* JOB ITEM: Update the lines below by putting "interessant" wherever "spændende" appears, keeping everything else the same. Leave the pictures out of your answer.

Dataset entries
▼

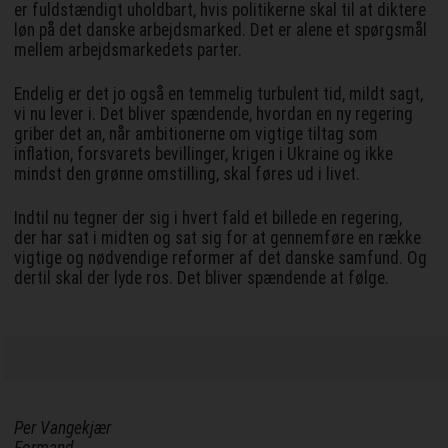
er fuldstændigt uholdbart, hvis politikerne skal til at diktere
løn på det danske arbejdsmarked. Det er alene et spørgsmål
mellem arbejdsmarkedets parter.
Endelig er det jo også en temmelig turbulent tid, mildt sagt,
vi nu lever i. Det bliver spændende, hvordan en ny regering
griber det an, når ambitionerne om vigtige tiltag som
inflation, forsvarets bevillinger, krigen i Ukraine og ikke
mindst den grønne omstilling, skal føres ud i livet.
Indtil nu tegner der sig i hvert fald et billede en regering,
der har sat i midten og sat sig for at gennemføre en række
vigtige og nødvendige reformer af det danske samfund. Og
dertil skal der lyde ros. Det bliver spændende at følge.
Per Vangekjær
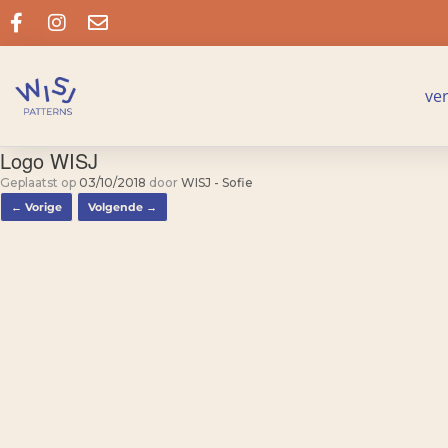
ve
Logo WISJ
Geplaatst op
03/10/2018
door
WISJ - Sofie
← Vorige
Volgende →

▲

* RESULT FOR THIS EXERCISE:
er fuldstændigt uholdbart, hvis politikerne skal til at diktere
løn på det danske arbejdsmarked. Det er alene et spørgsmål
mellem arbejdsmarkedets parter.
Endelig er det jo også en temmelig turbulent tid, mildt sagt,
vi nu lever i. Det bliver interessant, hvordan en ny regering
griber det an, når ambitionerne om vigtige tiltag som
inflation, forsvarets bevillinger, krigen i Ukraine og ikke
mindst den grønne omstilling, skal føres ud i livet.
Indtil nu tegner der sig i hvert fald et billede en regering,
der har sat i midten og sat sig for at gennemføre en række
vigtige og nødvendige reformer af det danske samfund. Og
dertil skal der lyde ros. Det bliver interessant at følge.
Per Vangekjær
ve
Logo WISJ
Geplaatst op
03/10/2018
door
WISJ - Sofie
← Vorige
Volgende →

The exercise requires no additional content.